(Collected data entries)
= = = = = = =

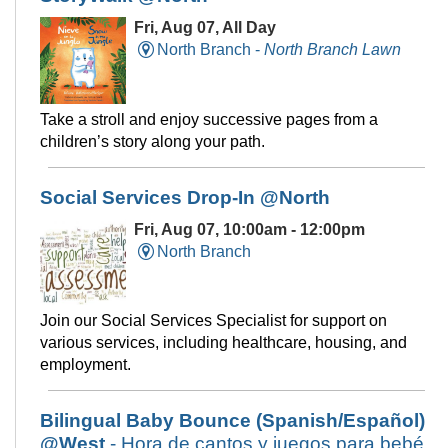
Fri, Aug 07, All Day
North Branch -
North Branch Lawn
Take a stroll and enjoy successive pages from a
children’s story along your path.
Social Services Drop-In @North
Fri, Aug 07, 10:00am - 12:00pm
North Branch
Join our Social Services Specialist for support on
various services, including healthcare, housing, and
employment.
Bilingual Baby Bounce (Spanish/Español)
@West
- Hora de cantos y juegos para bebé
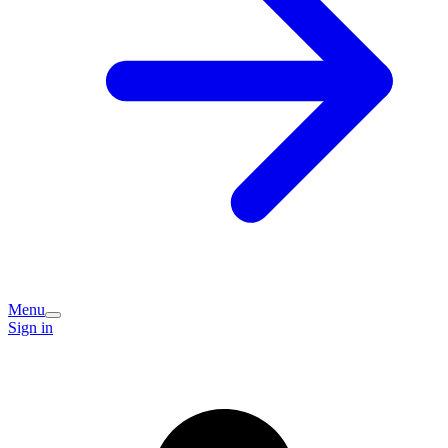
Menu
Sign in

= = = = = = =

**Problem statement**:
Locate and copy each line in the data above that includes the word "Social".

**Response area**:
Social Services Drop-In @North
Join our Social Services Specialist for support on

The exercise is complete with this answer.